L'attenzione di Len viene nuovamente richiamata quando la porta di un ambulatorio si apre e il viso della dottoressa si affaccia all'esterno chiamandolo per nome. 
Len avverte un senso di vuoto mentre si alza dalla sedia per entrare dentro. Davanti a sé il ragazzo ancora sconosciuto non fa una piega: rimane in silenzio e con le mani nelle tasche, probabilmente in attesa che lui entri prima di andarsene via. 
"Mmm.." Si schiarisce la gola Len. "Ti rivedrò?" 
Le sue labbra si distendono, pallide contro la pelle del viso chiara. 
"Mi rivedrai se ritornerai qui, Len." Esplicita lentamente, chiamandolo per nome, lasciando intendere molto più del necessario. 
Anche Len si lascia andare a un vago sorriso, decidendo che è ora di entrare e concludere la sua visita. Così, finalmente, potrà tornare a rifugiarsi a casa.
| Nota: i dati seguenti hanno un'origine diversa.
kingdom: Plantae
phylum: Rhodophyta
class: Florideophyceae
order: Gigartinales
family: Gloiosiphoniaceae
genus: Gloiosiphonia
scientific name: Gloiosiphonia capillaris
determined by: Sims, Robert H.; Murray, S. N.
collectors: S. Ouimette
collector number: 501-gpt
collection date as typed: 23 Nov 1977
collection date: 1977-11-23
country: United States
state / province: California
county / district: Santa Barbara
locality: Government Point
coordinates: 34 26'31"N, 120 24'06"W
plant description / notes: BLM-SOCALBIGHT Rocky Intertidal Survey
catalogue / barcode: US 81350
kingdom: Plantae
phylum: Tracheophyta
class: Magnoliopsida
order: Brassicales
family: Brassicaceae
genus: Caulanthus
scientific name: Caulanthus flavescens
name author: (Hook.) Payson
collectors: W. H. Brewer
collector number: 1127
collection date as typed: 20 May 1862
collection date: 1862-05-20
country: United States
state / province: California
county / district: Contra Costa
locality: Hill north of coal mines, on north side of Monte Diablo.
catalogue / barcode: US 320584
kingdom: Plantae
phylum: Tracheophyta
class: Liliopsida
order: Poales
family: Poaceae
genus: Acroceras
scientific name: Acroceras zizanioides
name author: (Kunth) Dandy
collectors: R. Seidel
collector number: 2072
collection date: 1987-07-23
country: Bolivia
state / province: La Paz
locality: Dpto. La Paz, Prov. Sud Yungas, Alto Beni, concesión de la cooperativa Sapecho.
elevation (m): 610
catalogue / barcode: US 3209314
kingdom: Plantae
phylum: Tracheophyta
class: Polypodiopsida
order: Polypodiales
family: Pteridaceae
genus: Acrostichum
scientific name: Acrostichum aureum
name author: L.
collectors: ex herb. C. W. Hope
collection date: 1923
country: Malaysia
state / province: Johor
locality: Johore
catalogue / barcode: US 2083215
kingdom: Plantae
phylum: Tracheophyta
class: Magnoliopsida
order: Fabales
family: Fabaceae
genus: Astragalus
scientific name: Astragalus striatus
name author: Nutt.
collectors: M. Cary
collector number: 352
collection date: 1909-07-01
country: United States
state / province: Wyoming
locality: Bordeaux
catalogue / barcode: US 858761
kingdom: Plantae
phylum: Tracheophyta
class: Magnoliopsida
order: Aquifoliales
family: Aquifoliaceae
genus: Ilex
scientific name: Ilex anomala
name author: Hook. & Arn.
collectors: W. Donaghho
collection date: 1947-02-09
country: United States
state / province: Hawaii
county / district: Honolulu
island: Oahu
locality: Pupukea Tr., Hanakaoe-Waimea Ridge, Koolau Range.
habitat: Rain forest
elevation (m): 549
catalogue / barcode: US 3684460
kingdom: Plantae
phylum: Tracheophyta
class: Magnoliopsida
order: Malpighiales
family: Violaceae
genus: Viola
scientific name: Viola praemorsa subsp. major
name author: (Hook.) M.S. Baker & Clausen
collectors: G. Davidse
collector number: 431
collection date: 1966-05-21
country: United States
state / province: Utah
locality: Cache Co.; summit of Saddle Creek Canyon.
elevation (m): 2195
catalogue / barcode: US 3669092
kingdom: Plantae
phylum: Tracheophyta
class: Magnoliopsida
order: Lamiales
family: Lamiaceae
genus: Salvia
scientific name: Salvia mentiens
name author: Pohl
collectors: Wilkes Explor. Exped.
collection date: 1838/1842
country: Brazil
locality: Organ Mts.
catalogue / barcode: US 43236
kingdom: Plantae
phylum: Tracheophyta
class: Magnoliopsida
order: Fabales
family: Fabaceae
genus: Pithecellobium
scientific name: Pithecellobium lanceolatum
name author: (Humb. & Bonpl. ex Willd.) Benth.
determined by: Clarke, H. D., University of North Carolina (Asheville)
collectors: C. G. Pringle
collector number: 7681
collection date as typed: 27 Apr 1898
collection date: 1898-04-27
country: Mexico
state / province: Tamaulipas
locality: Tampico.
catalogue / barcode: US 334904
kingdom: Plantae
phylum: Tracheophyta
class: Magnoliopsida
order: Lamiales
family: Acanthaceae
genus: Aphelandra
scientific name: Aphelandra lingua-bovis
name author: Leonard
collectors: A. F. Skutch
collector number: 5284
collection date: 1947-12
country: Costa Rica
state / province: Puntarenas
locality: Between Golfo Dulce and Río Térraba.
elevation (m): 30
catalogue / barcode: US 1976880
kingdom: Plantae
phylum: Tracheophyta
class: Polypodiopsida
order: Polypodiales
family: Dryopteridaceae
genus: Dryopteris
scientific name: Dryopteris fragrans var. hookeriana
"Allora ci rivedremo tra una settimana." 
Quel ragazzo, che ancora non si è presentato, gli sorride affermativamente prima di dargli la schiena e incamminarsi al lato opposto del corridoio. 
Len fa uno o due respiri, giusto per prendere coraggio, per poi stringere la maniglia della porta tra le dita prima di spingerla: la prossima volta, sicuramente, gli chiederà il nome e il motivo per cui anche lui frequenta l'ospedale.